*** Block opens ***

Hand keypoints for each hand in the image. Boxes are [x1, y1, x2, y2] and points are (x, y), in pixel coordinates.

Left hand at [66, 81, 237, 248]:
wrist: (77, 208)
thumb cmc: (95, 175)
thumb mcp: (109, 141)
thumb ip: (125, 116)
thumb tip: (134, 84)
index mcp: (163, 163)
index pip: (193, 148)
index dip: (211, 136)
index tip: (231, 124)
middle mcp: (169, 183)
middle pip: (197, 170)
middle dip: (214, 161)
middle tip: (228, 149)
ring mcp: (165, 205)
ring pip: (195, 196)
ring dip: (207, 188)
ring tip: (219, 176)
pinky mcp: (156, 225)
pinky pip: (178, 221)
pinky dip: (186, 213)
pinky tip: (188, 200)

*** Block closes ***

TASK GOAL
Every record, from top to bottom, must be transcribed exactly.

RESPONSE
Hand keypoints for each hand in the image. Boxes are [x1, y1, x2, y2] and points are (x, y), in pixel coordinates.

Left hand at [66, 81, 237, 248]:
wrist: (77, 208)
thumb cmc: (95, 175)
thumb mcp: (109, 141)
thumb ip: (125, 116)
thumb tip: (134, 84)
index mcp: (163, 163)
index pip: (193, 148)
index dip: (211, 136)
index tip: (231, 124)
middle mcp: (169, 183)
middle pip: (197, 170)
middle dip: (214, 161)
middle tip: (228, 149)
ring mcp: (165, 205)
ring pip: (195, 196)
ring dip: (207, 188)
ring tip: (219, 176)
pinky mcp: (156, 225)
pinky pip: (178, 221)
pinky dip: (186, 213)
pinky tip: (188, 200)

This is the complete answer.